Lockerungen mit "Maß und Mitte" oder ein "Chaos-Plan" zum falschen Zeitpunkt - im NRW-Landtag haben die Corona-Vereinbarungen von Bund und Ländern gegensätzliche Reaktionen ausgelöst. Grünen-Fraktionschefin Verena Schäffer warnte am Donnerstag in Düsseldorf vor einer verfrühten "Kehrtwende" weg vom Lockdown. Sie befürchtet, ähnlich wie führende Wissenschaftler, dass die Infektionszahlen steigen werden. CDU und FDP sahen ihren Kurs hingegen bestätigt.
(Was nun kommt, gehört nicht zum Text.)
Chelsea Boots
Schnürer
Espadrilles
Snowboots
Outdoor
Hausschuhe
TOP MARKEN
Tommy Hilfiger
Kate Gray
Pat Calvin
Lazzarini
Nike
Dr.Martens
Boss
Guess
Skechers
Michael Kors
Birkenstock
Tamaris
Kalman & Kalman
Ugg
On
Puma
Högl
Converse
Die SPD forderte die Landesregierung auf, die neuen Regeln genauer zu erklären.
Laschet verteidigt schrittweise Öffnungen
Zu Beginn der Plenarsitzung unterrichtete Ministerpräsident Armin Laschet (CDU) das Parlament über die Vereinbarungen. "Es gibt kein klares Öffnen", sagte Laschet. Aber es gebe auch keine Fortsetzung des Lockdowns, sondern "Maß und Mitte". Er nannte die aktuelle Corona-Lage "entspannt".
Laschet betonte, die reine Inzidenzzahl sei nicht das Kriterium. Es gebe in NRW "Hotspots", aber auch Städte, die deutlich unter 50 liegen. Deshalb gebe es nun die Möglichkeit, regionaler zu agieren "und da wo andere Werte erreicht sind auch andere Möglichkeiten zu schaffen". Offen blieb, ob die Grenzwerte in dem neuen Modell mit "Öffnungschritten" nur in einzelnen Städten oder Kreisen erreicht werden müssen oder im Schnitt für ganz NRW.
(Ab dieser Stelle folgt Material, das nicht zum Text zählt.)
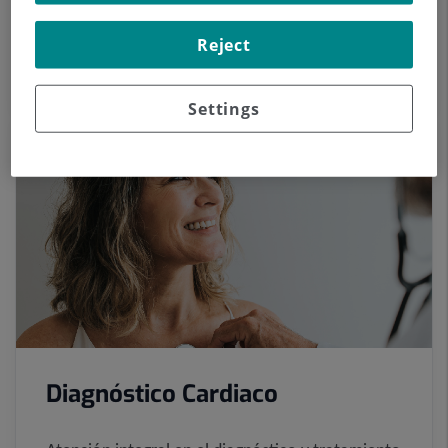
generación, siendo uno de los centros más
Reject
avanzados del país.
Settings
Diagnóstico Cardiaco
Der Ministerpräsident verteidigte die vereinbarten Öffnungen im Handel und die Lockerung der Kontaktbeschränkungen als Weg "zurück ins Leben". Laschet warb für ein Konzept aus Impfen, Testen und digitaler Kontaktnachverfolgung. "Wir werden den Umgang mit dem Virus lernen müssen. Die Idee, es auf Null zu bringen, ist nicht realistisch", sagte Laschet.
SPD: Test-Infrastruktur ausbauen
SPD-Fraktionschef Thomas Kutschaty, der vor der Ministerpräsidentenkonferenz ein Ende des Lockdowns gefordert hatte, bezeichnete die Beschlüsse als "Mischung aus Lockdown und Lockerung". Die Vereinbarungen erinnerten ihn an einen "Beipackzettel eines Medikaments", "lang und kompliziert mit vielen Risiken und Nebenwirkungen". Die neuen Regeln mit der Abkehr von der Inzidenzzahl 35 müsse man den Bürgerinnen und Bürgern erklären, forderte Kutschaty von Laschet.
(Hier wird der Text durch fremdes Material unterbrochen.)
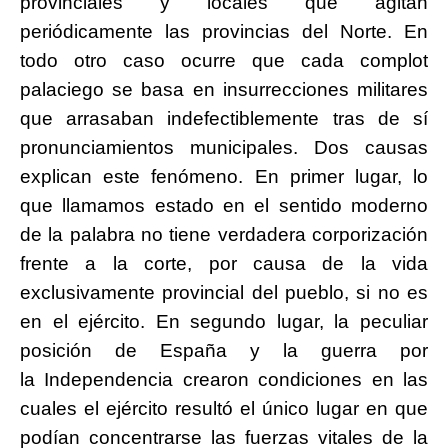
provinciales y locales que agitan
periódicamente las provincias del Norte. En
todo otro caso ocurre que
cada complot
palaciego se basa en insurrecciones militares
que arrasaban indefectiblemente tras de sí
pronunciamientos municipales. Dos causas
explican este fenómeno. En primer lugar, lo
que llamamos estado en el sentido moderno
de la palabra no tiene verdadera corporización
frente a la corte, por causa de la vida
exclusivamente provincial del pueblo, si no es
en el ejército. En segundo lugar, la peculiar
posición de España y la guerra por
la Independencia crearon condiciones en las
cuales el ejército resultó el único lugar en que
podían concentrarse
las fuerzas vitales de la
Die Test-Infrastruktur müsse ausgebaut werden. Kutschaty warf Bundesgesundheitsminister Jens Spahn (CDU) ein "Desaster" vor. Denn der habe die versprochenen Schnelltests noch nicht bestellt. Kutschaty forderte die Landesregierung auf, schnell ein Testkonzept vorzulegen - unter anderem, um die Schulen weiter zu öffnen.
Grüne kritisieren Laschet
"Das Chaos ist komplett", sagte Grünen-Fraktionsvorsitzende Schäffer. Laschet habe noch im Januar den Mahner vor einer dritten Welle gegeben und jetzt wieder den Lockerer. Schwarz-Gelb habe mit öffentlichen Meinungsverschiedenheiten zum Chaos in der Krise beigetragen. Das "Hin und her" mache die Menschen mürbe.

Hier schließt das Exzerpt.